Public Health, Industry And European Law: Fault Lines Remain
To defend the measure, the bill’s authors rely on a health argument already present in the explanatory memorandum. The document cites the 2025 “Charges and Revenues” report of the Health Insurance. It also quotes earlier recommendations. These come from the Court of Auditors and the Economic, Social and Environmental Council. They are in favor of mandatory display. It also argues that advertising exposure strongly influences purchasing decisions, which justifies extending the obligation beyond packaging alone.
The bill’s backers also put forward a competition argument. Sandrine Runel told LCP that some brands already voluntarily display the Nutri-Score, even when the rating is not favorable, while others do not. In this view, the obligation aims as much to standardize the information given to the public as to prevent selective withdrawal strategies.

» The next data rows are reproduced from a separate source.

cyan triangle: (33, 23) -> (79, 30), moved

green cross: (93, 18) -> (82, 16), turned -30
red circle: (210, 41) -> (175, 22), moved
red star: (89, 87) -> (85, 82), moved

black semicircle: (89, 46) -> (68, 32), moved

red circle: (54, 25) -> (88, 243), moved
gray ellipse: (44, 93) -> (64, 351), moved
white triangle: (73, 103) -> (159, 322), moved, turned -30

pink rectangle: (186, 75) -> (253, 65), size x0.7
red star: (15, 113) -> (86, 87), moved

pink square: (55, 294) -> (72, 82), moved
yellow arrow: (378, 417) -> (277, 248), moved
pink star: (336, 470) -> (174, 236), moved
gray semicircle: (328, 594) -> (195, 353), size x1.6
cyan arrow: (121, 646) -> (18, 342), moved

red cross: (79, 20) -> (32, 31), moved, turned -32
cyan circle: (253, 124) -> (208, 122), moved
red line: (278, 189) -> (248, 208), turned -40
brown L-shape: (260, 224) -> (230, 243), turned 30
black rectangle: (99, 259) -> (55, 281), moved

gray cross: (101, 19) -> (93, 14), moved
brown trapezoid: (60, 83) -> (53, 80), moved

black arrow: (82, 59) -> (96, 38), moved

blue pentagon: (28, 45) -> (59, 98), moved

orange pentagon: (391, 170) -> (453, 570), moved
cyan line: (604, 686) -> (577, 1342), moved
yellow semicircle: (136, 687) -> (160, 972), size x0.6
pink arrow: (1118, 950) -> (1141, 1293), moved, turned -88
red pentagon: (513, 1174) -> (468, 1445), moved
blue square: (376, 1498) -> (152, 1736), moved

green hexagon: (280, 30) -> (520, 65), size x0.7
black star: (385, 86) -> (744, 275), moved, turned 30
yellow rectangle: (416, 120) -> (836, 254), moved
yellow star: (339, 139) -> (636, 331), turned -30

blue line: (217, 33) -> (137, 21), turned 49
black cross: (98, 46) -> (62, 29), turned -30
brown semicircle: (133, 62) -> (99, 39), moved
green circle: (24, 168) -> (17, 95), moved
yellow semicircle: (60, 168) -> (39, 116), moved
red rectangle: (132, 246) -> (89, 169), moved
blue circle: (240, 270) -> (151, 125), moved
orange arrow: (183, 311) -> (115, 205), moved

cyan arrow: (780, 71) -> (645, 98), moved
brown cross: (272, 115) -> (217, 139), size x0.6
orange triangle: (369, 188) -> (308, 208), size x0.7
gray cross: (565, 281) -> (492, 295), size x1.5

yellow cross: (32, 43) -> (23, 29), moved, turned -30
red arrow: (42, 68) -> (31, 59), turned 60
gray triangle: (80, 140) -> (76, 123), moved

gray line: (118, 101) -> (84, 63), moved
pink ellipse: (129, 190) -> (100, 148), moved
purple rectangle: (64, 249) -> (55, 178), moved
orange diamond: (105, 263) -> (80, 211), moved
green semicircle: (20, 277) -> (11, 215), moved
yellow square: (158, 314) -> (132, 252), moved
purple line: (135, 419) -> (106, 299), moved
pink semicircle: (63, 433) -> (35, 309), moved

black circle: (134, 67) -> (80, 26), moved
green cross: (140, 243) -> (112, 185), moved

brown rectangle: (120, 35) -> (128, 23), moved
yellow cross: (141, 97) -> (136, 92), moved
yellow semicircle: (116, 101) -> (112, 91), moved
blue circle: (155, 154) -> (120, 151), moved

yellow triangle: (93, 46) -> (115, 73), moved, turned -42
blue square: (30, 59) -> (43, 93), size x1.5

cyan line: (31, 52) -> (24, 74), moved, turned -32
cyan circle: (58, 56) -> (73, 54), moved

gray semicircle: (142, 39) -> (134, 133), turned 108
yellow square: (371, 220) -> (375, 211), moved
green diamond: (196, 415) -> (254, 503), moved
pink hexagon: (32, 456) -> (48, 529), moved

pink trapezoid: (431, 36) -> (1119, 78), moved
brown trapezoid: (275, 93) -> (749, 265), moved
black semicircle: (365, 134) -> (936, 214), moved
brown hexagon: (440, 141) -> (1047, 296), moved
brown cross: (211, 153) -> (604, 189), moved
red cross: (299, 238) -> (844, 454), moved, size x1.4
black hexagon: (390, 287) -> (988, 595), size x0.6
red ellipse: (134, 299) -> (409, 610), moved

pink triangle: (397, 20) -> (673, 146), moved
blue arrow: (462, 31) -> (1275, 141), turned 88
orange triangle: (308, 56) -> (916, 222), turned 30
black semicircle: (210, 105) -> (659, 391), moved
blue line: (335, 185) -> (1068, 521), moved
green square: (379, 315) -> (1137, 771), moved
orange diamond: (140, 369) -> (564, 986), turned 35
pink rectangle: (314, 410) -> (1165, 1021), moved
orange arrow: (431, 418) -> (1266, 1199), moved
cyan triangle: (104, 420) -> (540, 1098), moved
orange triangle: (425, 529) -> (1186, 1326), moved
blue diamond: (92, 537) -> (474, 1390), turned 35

Objections have not disappeared. During the November 2025 debates, the then Health Minister, Stéphanie Rist, had considered that the obligation might contravene European Union law. That argument is not settled by the 2026 filing. As long as parliamentary examination has not begun, it is impossible to assert that the measure will be adopted as is. Moreover, one cannot guarantee that its exception regime will be sufficient to secure it legally.

At bottom, the 2026 relaunch says less about a definitive shift than about a method: start again from a recent failure, tighten the coalition and limit the scope of the conflict to try to pass a public health measure. The core of the file is not only about the obligation of the Nutri-Score. It is also about how far Parliament will go when health interest collides with protection of the terroir.